DSP : Pas d’indemnité sans lien de causalité

Dans un arrêt en date du 10 juillet 2013, le Conseil d’Etat est venu préciser les conditions d’indemnisation d’un candidat évincé d’une procédure d’attribution de délégation de service public.

Dans cette affaire, la Compagnie martiniquaise de transports, évincée d’une procédure d’attribution d’une délégation de service public de transport urbain lancée par la Communauté d’agglomération de centre Martinique, demandait à être indemnisée du préjudice subi du fait de son éviction irrégulière.

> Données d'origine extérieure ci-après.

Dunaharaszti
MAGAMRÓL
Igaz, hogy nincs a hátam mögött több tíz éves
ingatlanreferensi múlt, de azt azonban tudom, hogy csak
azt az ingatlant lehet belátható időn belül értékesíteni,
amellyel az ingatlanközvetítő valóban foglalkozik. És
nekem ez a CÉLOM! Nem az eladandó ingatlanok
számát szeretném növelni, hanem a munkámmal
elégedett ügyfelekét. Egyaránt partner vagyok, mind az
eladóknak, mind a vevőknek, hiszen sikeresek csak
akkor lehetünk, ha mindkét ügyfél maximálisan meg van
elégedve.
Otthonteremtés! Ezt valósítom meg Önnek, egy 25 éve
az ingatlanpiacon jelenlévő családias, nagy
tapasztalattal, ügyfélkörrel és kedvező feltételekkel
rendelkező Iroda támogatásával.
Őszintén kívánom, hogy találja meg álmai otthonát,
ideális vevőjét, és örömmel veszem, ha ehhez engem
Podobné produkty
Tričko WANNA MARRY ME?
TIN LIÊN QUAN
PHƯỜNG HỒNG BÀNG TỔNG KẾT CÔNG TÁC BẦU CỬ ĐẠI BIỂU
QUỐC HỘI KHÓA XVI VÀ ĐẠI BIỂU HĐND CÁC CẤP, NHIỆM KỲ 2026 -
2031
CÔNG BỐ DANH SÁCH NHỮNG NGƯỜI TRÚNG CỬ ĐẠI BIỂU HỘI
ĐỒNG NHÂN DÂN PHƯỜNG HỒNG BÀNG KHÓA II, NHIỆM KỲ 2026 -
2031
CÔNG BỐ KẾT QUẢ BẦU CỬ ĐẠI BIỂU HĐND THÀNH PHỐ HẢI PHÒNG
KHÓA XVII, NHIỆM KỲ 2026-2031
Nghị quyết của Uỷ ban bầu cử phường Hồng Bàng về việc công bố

Le Conseil d’Etat précise que la présence d’irrégularités commises lors de la procédure d’attribution du contrat ne saurait suffire à entraîner l’indemnisation du candidat évincé. Ainsi, même si l’irrégularité est établie, « il appartient au juge de vérifier qu’elle est la cause directe de l’éviction du candidat et, par suite, qu’il existe un lien direct de causalité entre la faute en résultant et le préjudice dont le candidat demande l’indemnisation ».

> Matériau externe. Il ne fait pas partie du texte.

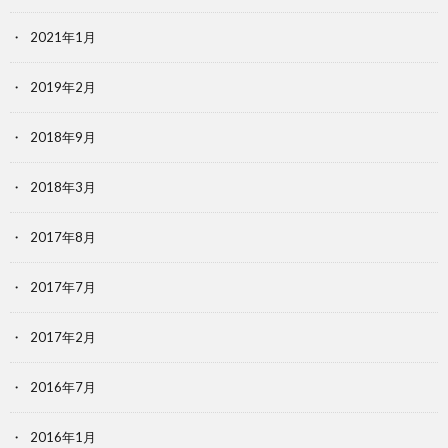
2021年1月
2019年2月
2018年9月
2018年3月
2017年8月
2017年7月
2017年2月
2016年7月
2016年1月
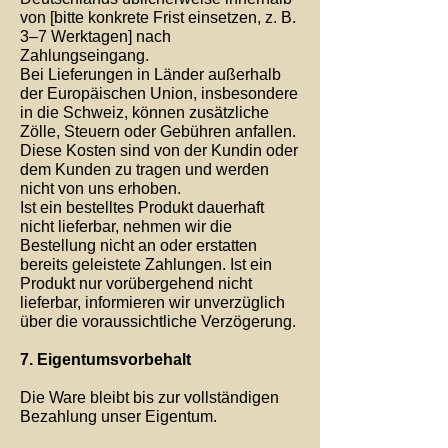
von [bitte konkrete Frist einsetzen, z. B.
3–7 Werktagen] nach
Zahlungseingang.
Bei Lieferungen in Länder außerhalb
der Europäischen Union, insbesondere
in die Schweiz, können zusätzliche
Zölle, Steuern oder Gebühren anfallen.
Diese Kosten sind von der Kundin oder
dem Kunden zu tragen und werden
nicht von uns erhoben.
Ist ein bestelltes Produkt dauerhaft
nicht lieferbar, nehmen wir die
Bestellung nicht an oder erstatten
bereits geleistete Zahlungen. Ist ein
Produkt nur vorübergehend nicht
lieferbar, informieren wir unverzüglich
über die voraussichtliche Verzögerung.
7. Eigentumsvorbehalt
Die Ware bleibt bis zur vollständigen
Bezahlung unser Eigentum.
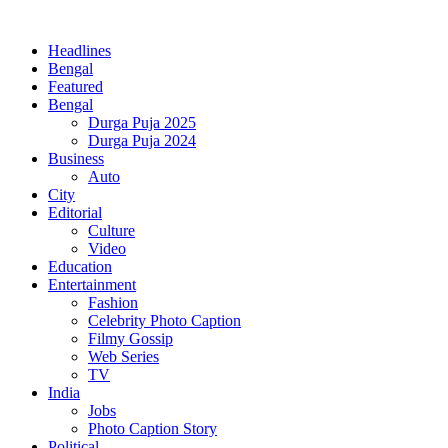
Headlines
Bengal
Featured
Bengal
Durga Puja 2025
Durga Puja 2024
Business
Auto
City
Editorial
Culture
Video
Education
Entertainment
Fashion
Celebrity Photo Caption
Filmy Gossip
Web Series
TV
India
Jobs
Photo Caption Story
Political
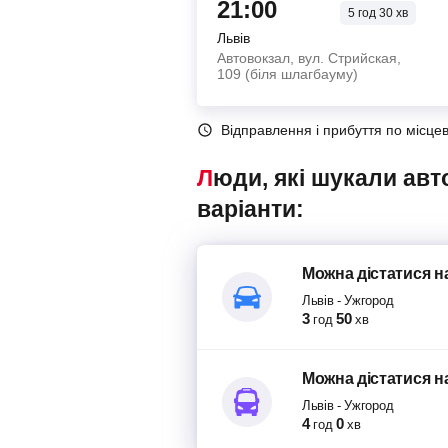
21:00
5
год
30
хв
Львів
Автовокзал, вул. Стрийская,
109 (біля шлагбауму)
Відправлення і прибуття по місце
Люди, які шукали автобуси Львів – Ужгород, також переглядали наступні
варіанти:
Можна дістатися
н
Львів
-
Ужгород
3
50
год
хв
Можна дістатися
н
Львів
-
Ужгород
4
0
год
хв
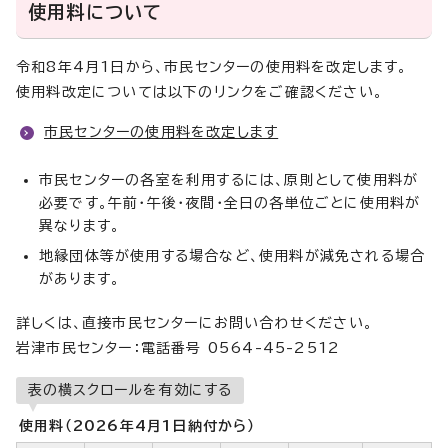
使用料について
令和8年4月1日から、市民センターの使用料を改定します。
使用料改定については以下のリンクをご確認ください。
市民センターの使用料を改定します
市民センターの各室を利用するには、原則として使用料が
必要です。午前・午後・夜間・全日の各単位ごとに使用料が
異なります。
地縁団体等が使用する場合など、使用料が減免される場合
があります。
詳しくは、直接市民センターにお問い合わせください。
岩津市民センター：電話番号 0564-45-2512
表の横スクロールを有効にする
使用料（2026年4月1日納付から）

En l’espèce, par un jugement devenu définitif, le tribunal administratif de Fort-de-France avait annulé la délibération portant attribution de la délégation de service public, en raison des insuffisances des informations contenues dans l’avis d’appel public à la concurrence et du défaut des consultations requises avant l’intervention de la décision portant sur le principe de la délégation.

Pour rejeter la demande indemnitaire de la société requérante, la Cour Administrative d’Appel de Bordeaux a estimé que les irrégularités ayant motivé l’annulation de l’acte détachable étaient sans lien avec le rejet de son offre et l’attribution du contrat à une autre société. Elle en a déduit que la Compagnie martiniquaise de transports ne pouvait se prévaloir d’aucun droit à indemnité en l’absence de tout lien de causalité direct entre les irrégularités ayant entaché la procédure d’attribution du contrat et le préjudice invoqué par elle.

Ce raisonnement est confirmé par le Conseil d’Etat, qui estime que la Cour administrative d’appel de Bordeaux n’a pas commis d’erreur de droit, dès lors que l’existence d’une irrégularité de la procédure ne suffit pas à ouvrir droit à indemnisation au profit du candidat évincé.